## Your assignment
In this exercise, set down every entry that follows exactly as it appears.

## Data to use

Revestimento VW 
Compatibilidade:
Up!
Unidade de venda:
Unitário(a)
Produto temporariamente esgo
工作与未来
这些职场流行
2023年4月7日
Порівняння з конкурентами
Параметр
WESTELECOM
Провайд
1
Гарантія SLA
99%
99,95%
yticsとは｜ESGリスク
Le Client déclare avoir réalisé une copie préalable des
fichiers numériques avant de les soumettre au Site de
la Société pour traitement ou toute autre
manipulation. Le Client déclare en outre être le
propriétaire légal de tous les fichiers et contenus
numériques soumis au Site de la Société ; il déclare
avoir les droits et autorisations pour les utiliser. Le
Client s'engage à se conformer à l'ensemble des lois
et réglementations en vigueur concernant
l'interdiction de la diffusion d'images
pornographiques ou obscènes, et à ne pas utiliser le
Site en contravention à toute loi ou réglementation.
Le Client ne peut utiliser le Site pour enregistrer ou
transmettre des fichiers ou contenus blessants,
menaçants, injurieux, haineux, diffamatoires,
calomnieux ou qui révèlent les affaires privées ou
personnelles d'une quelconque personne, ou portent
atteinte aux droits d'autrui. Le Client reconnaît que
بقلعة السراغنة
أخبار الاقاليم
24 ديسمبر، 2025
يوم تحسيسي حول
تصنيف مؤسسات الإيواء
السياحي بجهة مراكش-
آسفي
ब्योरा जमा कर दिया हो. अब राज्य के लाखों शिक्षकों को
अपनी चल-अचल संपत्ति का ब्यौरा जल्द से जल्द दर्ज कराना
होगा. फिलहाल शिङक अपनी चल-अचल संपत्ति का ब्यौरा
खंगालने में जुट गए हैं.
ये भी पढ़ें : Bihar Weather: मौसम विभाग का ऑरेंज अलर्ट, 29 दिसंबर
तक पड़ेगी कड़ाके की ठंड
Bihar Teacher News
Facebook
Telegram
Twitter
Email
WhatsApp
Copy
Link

## Solution
Revestimento VW 
Compatibilidade:
Up!
Unidade de venda:
Unitário(a)
Produto temporariamente esgo
工作与未来
这些职场流行
2023年4月7日
Порівняння з конкурентами
Параметр
WESTELECOM
Провайд
1
Гарантія SLA
99%
99,95%
yticsとは｜ESGリスク
Le Client déclare avoir réalisé une copie préalable des
fichiers numériques avant de les soumettre au Site de
la Société pour traitement ou toute autre
manipulation. Le Client déclare en outre être le
propriétaire légal de tous les fichiers et contenus
numériques soumis au Site de la Société ; il déclare
avoir les droits et autorisations pour les utiliser. Le
Client s'engage à se conformer à l'ensemble des lois
et réglementations en vigueur concernant
l'interdiction de la diffusion d'images
pornographiques ou obscènes, et à ne pas utiliser le
Site en contravention à toute loi ou réglementation.
Le Client ne peut utiliser le Site pour enregistrer ou
transmettre des fichiers ou contenus blessants,
menaçants, injurieux, haineux, diffamatoires,
calomnieux ou qui révèlent les affaires privées ou
personnelles d'une quelconque personne, ou portent
atteinte aux droits d'autrui. Le Client reconnaît que
بقلعة السراغنة
أخبار الاقاليم
24 ديسمبر، 2025
يوم تحسيسي حول
تصنيف مؤسسات الإيواء
السياحي بجهة مراكش-
آسفي
ब्योरा जमा कर दिया हो. अब राज्य के लाखों शिक्षकों को
अपनी चल-अचल संपत्ति का ब्यौरा जल्द से जल्द दर्ज कराना
होगा. फिलहाल शिङक अपनी चल-अचल संपत्ति का ब्यौरा
खंगालने में जुट गए हैं.
ये भी पढ़ें : Bihar Weather: मौसम विभाग का ऑरेंज अलर्ट, 29 दिसंबर
तक पड़ेगी कड़ाके की ठंड
Bihar Teacher News
Facebook
Telegram
Twitter
Email
WhatsApp
Copy
Link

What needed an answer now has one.